I am not sure whether Equation 1 is correct: use of squares on both sides of minus (-). How is fitc calculated (Equation 4)? It’s not also not clear which of these equations concerning ITC and MFD are author contributions?I would suggest the authors to improve the section 2. It’s difficult to follow and not all the terms are completely defined. Also, is there any direct relation between hidden information and embedded image, (referring to Figures 2 and 12).
The results obtained in section 4 need to be further explained, especially Figures 15 (a, b, c, d). Furthermore, there is no discussion on the limitations of their approach.
The conclusion section also misses a discussion on perspectives.
Author Response
Please see the attachment.
Author Response File: Author Response.pdf
Reviewer 2 Report
Dear Authors, the paper is written sufficiently with an accurate bibliography.
The paper proposes a binary attention mechanism to improve security of image steganography while increasing embedding payload capacity.
I would like to suggest several specific improvements, listed below, and a general improvement of the work based on a better explanation of all the described concepts in order to help and guide the reader throughout the whole paper.
Below are the specific improvements:
Page 4: Explain in more detail the architecture shown in Figure 4 (for example why it is used ELU function, writing the meaning of its acronym and why it is used sigmoid) with the meaning of the used colours; Page 4: Explain in more detail the reason for wich a kernel size of 7 is used. While the reason of the choise of the median smoothing technique is clarified from figure 5, the choise of the kernel is proposed to the reader without an explanation (for example if the authors have tried to use other kernel sizes without success); Page 5: Explain in more detail the role of λ in Eq. 8 and try to help the reader to understand how percentage values of attention area average and texture reduction gain average are obtained (for example by adding a table with values); Page 6 (line 118):Why is it shown Figure 9 before Figure 8 in the text?

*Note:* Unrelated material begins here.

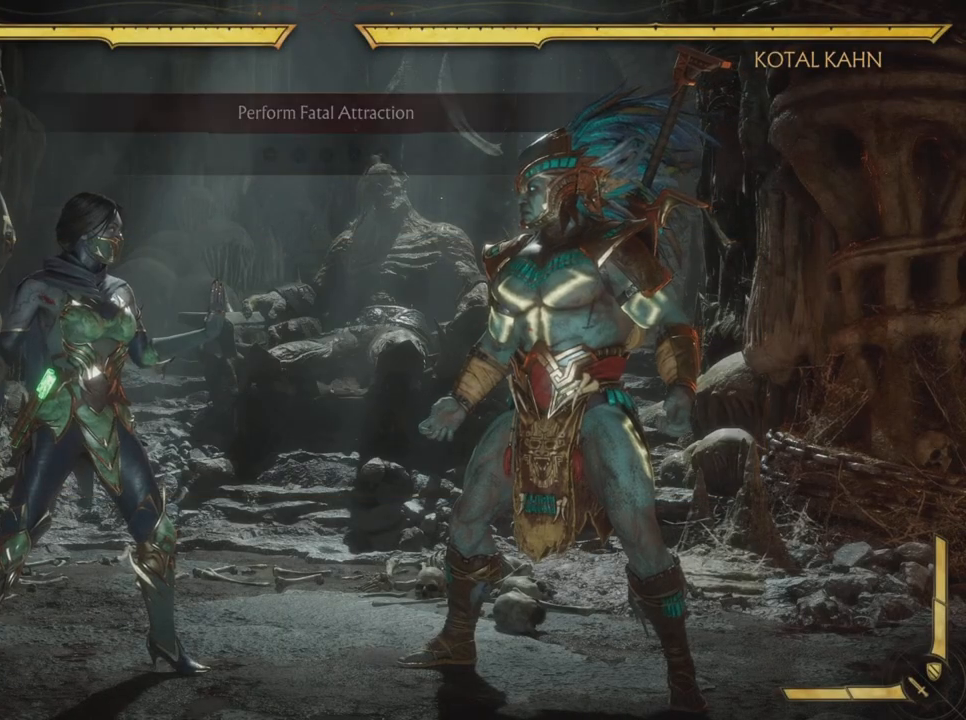
Gameplay with a controller (PlayStation layout); each line is a JSON object with the inputs held at the frame after it. "events" lists button and stick changes between this image and that frame as [ms after this image, input, new state], when the widget could be followed in between. Not read: L3 R3 right_stick.
{"buttons": [], "left_stick": "center", "events": []}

Try to explain in more detail Figure 8. Define L1 and L2; Page 8: Explicit what the Cartesian axes indicate; Page 9: Try to explain in more detail Figure 12 with the meaning of the used colours; Line 141: Probably the ITC loss is Equation 8; add a figure that shows the second phase of finetune process.Author Response
Please see the attachment.
Author Response File: Author Response.pdf
Round 2
Reviewer 1 Report
Firstly, I would like to thank the authors for taking into consideration my review comments. The authors have added clarity to their figures, with the updated captions. Equations have been corrected. Conclusion section presents the limitations of their work and also suggests future course of actions.

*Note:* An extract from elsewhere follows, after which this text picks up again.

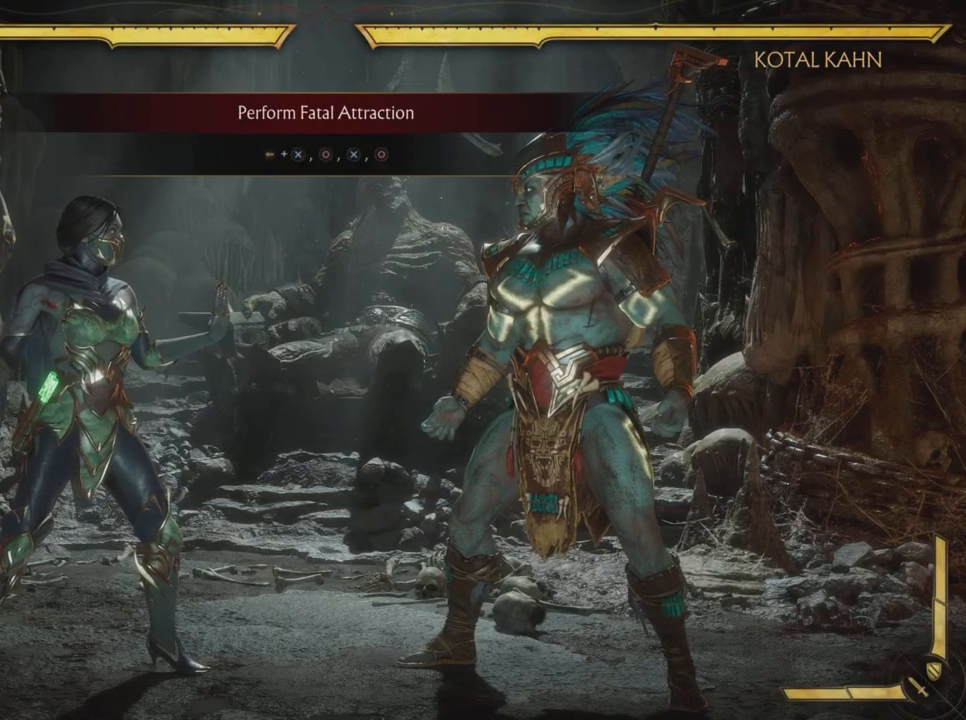
{"buttons": [], "left_stick": "center", "events": []}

The authors have added a number of references in section 1. However, it would be interesting to compare their proposed approach to these proposed existing approaches.
Minor remarks:
- Line 56-57 not clear. which therefore recreating or inferring from the embedded image what attention or how much capacity was available in the original cover image is possible.
Author Response
Response to Reviewer 1 Comments
Point 1:The authors have added a number of references in section 1. However, it would be interesting to compare their proposed approach to these proposed existing approaches.
Response 1: The references we added does not relate that much with our models since we focus on hiding the steganography from the neural networks to make sure the neural networks can execute its original tasks without getting affected.

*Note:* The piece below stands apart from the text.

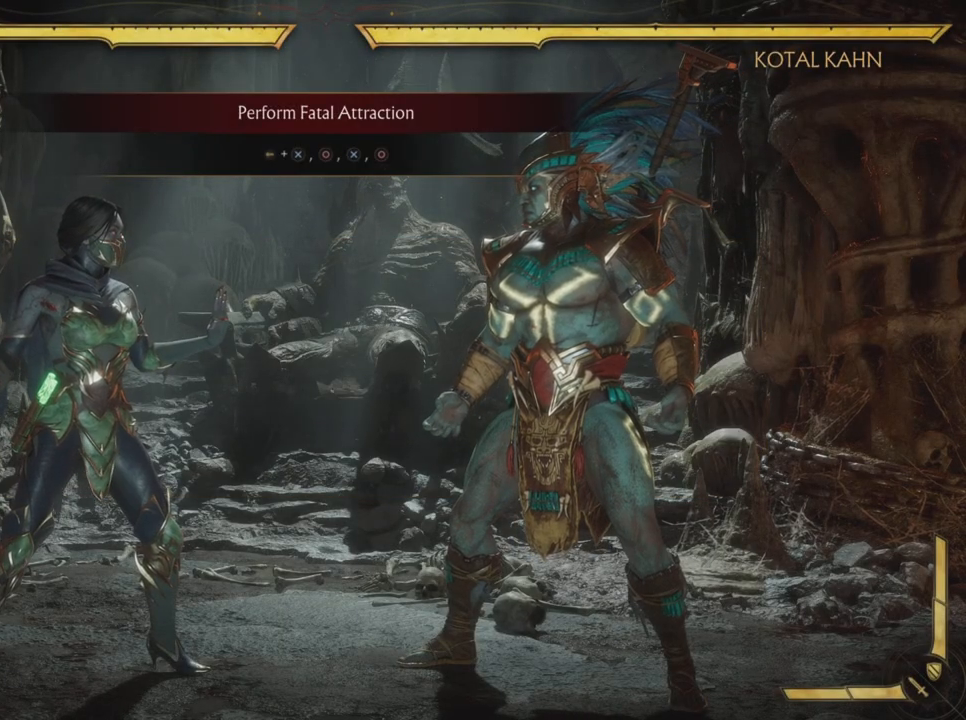
{"buttons": ["CROSS", "DPAD_LEFT"], "left_stick": "center", "events": [[451, "DPAD_LEFT", "down"], [484, "CROSS", "down"]]}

Point 2: Line 56-57 not clear. which therefore recreating or inferring from the embedded image what attention or how much capacity was available in the original cover image is possible.
Response 2:We have restated the sentence from
With the help of MFD model, we align the latent space of the cover image and the embedded image, which therefore recreating or inferring from the embedded image what attention or how much capacity was available in the original cover image is possible.
into
With the help of MFD model, we align the latent space of the cover image and the embedded image so that we can infer the original cover attention map using solely the embedded image. Afterwards, the hidden information is extracted at the locations and capacity indicated by the inferred attention map.
Author Response File: Author Response.pdf